BY HARRISON MANTAS for star-telegram.com
A U.S. District Court judge on Tuesday again blocked two railroad unions from striking over a new availability policy Fort Worth-based rail company BNSF says it needs to ensure proper staffing of its trains. District Court Judge Mark Pittman granted BNSF’s request for a preliminary injunction, saying the company is likely to prevail over the union in arbitration and that a threatened strike would cause irreparable harm to the rail company from which it could not recover damages. Tuesday’s ruling keeps the strike ban in place while the two sides negotiate over the availability policy.
The railway praised the ruling writing in an emailed statement, “today’s ruling upholds our ability to continue working with our employees to do what we do best – providing service that is essential to our customers and the American economy.” The statement defended the disputed policy saying it balances the railway’s need to staff trains while giving employees, “ample time for obligations outside of work, including planned vacations, personal leave days and unplanned absences.”

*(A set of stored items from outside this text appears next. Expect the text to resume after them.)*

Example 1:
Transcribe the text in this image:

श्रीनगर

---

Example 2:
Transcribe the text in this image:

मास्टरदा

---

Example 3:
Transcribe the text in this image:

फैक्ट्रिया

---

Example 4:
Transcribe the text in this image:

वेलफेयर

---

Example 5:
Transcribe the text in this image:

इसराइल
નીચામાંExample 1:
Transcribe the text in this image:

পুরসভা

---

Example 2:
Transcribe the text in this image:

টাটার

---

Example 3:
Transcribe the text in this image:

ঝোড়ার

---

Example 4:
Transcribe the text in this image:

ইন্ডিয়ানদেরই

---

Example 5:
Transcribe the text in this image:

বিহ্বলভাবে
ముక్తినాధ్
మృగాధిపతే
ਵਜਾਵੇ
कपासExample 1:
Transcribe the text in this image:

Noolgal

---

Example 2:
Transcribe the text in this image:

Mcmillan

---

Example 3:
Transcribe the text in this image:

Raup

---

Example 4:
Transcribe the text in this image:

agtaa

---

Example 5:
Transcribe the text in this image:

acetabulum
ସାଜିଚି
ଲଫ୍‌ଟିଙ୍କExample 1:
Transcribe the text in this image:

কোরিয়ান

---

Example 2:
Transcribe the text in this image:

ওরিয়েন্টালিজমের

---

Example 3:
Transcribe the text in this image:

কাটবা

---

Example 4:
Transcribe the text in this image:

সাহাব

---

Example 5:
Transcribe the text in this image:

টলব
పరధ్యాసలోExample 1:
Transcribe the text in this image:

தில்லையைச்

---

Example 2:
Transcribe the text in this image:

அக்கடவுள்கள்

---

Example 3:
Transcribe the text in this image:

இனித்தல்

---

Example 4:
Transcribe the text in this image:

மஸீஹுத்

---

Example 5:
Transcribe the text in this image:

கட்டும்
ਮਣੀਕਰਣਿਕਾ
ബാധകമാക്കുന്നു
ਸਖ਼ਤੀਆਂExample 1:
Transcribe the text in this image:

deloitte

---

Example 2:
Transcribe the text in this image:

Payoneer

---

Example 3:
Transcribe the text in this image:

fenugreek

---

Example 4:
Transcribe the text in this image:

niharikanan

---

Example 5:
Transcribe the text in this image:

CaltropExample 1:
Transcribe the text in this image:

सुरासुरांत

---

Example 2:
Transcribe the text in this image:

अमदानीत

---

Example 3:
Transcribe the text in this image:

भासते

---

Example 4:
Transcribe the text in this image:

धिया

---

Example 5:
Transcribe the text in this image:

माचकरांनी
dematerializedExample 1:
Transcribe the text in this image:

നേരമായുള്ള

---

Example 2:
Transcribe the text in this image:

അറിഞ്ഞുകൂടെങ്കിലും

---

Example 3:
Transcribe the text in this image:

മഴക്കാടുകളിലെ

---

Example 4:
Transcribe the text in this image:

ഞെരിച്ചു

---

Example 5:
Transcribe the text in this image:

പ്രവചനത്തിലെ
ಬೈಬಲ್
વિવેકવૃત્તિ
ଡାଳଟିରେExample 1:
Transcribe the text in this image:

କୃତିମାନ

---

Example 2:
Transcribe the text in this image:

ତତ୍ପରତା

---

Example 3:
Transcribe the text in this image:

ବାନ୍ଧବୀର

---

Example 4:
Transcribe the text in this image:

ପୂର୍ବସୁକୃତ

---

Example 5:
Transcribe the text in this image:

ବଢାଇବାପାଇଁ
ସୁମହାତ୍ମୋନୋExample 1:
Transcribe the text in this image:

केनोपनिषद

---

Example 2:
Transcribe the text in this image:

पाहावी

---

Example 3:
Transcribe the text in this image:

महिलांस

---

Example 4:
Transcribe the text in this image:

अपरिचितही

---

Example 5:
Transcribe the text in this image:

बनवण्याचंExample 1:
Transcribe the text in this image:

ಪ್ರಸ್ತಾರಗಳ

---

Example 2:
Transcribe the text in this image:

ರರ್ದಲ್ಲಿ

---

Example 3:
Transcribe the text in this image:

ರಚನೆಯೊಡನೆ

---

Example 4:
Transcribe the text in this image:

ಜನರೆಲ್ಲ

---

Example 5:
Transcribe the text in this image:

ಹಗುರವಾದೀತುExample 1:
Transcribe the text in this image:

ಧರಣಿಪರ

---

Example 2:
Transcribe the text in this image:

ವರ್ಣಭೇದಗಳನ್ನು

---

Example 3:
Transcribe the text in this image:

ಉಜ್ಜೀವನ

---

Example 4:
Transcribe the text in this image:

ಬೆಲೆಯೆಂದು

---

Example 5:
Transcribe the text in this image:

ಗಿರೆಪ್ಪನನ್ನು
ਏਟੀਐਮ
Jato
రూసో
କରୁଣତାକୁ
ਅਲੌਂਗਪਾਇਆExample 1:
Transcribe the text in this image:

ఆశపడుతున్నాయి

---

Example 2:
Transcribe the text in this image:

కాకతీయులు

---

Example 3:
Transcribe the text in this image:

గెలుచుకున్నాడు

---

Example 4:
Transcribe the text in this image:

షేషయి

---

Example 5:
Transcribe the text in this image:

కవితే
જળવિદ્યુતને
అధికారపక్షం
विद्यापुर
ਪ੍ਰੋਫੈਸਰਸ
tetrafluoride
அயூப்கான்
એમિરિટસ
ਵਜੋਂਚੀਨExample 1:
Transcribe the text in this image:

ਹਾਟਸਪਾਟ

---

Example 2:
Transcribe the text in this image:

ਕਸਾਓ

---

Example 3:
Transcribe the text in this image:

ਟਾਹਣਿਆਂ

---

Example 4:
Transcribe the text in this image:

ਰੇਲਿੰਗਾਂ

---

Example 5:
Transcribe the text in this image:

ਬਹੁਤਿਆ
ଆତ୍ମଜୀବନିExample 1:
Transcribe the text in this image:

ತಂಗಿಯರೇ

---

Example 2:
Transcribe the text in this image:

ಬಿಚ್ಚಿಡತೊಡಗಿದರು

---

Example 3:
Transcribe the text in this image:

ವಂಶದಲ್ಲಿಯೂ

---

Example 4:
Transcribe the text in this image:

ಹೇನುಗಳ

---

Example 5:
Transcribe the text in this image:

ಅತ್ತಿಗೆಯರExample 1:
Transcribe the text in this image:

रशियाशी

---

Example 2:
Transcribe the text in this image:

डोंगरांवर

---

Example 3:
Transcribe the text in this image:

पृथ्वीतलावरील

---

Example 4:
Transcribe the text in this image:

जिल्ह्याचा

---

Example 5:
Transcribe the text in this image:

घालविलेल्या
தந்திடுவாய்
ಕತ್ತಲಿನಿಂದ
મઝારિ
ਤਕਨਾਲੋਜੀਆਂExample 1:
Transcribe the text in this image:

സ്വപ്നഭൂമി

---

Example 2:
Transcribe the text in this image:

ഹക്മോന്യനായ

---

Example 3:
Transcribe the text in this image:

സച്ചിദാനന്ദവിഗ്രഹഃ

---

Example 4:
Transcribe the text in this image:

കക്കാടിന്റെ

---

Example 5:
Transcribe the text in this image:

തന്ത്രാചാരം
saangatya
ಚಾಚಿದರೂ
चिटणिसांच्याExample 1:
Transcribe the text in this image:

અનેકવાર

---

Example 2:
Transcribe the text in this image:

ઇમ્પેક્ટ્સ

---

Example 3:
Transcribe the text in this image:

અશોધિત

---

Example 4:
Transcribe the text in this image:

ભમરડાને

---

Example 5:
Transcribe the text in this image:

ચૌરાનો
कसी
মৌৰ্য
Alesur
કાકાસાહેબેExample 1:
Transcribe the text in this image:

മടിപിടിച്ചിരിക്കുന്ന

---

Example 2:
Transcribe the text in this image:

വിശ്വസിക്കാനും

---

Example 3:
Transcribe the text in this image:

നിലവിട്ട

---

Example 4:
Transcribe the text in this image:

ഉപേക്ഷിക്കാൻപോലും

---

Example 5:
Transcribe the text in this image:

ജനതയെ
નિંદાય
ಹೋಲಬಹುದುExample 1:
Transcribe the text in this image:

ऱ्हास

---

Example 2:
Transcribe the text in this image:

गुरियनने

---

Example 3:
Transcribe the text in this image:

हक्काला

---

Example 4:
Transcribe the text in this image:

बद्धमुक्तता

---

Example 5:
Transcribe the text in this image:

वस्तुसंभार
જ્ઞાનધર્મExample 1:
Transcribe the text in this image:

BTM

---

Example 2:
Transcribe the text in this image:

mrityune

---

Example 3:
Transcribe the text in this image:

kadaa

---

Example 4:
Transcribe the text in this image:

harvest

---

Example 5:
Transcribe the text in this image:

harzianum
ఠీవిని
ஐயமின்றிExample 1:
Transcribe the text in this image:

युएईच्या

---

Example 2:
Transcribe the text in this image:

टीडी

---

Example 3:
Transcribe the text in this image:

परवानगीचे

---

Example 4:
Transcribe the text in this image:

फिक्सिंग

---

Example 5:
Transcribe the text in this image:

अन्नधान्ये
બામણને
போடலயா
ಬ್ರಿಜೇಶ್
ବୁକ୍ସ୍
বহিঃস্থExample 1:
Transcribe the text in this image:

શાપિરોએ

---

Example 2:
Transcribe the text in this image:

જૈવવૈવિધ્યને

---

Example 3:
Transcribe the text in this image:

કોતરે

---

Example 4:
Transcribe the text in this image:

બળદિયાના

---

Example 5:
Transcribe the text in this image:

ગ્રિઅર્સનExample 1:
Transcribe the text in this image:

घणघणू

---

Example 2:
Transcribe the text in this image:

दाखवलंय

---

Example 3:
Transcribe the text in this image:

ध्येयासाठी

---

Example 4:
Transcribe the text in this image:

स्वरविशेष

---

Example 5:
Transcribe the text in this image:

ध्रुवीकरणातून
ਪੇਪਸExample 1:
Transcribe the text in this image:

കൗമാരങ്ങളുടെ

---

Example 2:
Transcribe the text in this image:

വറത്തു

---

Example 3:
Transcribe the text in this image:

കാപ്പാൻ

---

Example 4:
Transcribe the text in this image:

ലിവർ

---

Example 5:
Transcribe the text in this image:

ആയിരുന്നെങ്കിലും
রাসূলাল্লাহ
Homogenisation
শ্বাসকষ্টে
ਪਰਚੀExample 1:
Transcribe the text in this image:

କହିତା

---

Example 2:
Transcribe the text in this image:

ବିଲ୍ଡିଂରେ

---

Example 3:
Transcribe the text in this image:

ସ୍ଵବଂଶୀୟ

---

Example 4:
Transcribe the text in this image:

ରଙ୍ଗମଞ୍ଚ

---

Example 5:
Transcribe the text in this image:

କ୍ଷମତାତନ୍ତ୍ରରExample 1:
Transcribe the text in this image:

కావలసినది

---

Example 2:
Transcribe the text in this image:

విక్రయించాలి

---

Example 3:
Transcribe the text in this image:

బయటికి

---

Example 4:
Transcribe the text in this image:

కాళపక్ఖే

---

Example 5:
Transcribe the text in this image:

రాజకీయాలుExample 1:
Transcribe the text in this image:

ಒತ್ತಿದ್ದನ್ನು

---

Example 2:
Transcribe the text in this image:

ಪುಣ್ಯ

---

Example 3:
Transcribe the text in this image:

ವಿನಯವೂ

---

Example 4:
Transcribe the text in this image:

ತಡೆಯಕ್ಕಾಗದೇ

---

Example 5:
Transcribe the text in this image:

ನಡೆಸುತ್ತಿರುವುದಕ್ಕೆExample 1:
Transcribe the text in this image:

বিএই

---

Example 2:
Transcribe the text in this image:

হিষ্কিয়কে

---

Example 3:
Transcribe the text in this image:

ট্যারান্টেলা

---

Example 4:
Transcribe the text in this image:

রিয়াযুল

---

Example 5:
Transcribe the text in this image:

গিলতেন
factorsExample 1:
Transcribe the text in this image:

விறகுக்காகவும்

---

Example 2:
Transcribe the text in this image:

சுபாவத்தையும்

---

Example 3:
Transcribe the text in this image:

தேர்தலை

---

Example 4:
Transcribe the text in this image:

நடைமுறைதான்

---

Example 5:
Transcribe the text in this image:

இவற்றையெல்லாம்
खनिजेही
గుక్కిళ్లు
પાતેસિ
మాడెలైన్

Representatives for the unions were unable to comment Tuesday. The Brotherhood of Locomotive Engineers and Trainmen and the Transportation Division of the International Association of Sheet Metal, Air, Rail, and Transportation Workers, which represent roughly 17,000 railroad workers, threatened to strike starting Feb. 1 over an availability policy they say separates workers from their families. However, the court granted BNSF a temporary restraining order on Jan. 25 blocking any strike activity until Feb. 8. That restraining order was extended to Feb. 22 to allow for Pittman to rule on the permanent injunction. Under the system which went into effect Feb. 1, every conductor and engineer gets 30 points. If a railroad worker wants to take time off, they get points deducted from that total. Different days are given different point values. Being unavailable to work Monday to Thursday is a two-point deduction. Being unavailable on a Friday or Saturday is a four-point deduction. Missing a Sunday costs three points.
A worker can earn four points back by being available to work for 14 days in a row including weekends. However, the 14-day clock resets if a worker takes a day off. BNSF wrote in its statement it had made adjustments to this policy, saying the company continues to solicit feedback from employees to make further tweaks. “We understand that change can be an adjustment, but we believe we can adapt together to meet today’s competitive freight environment,” the statement read.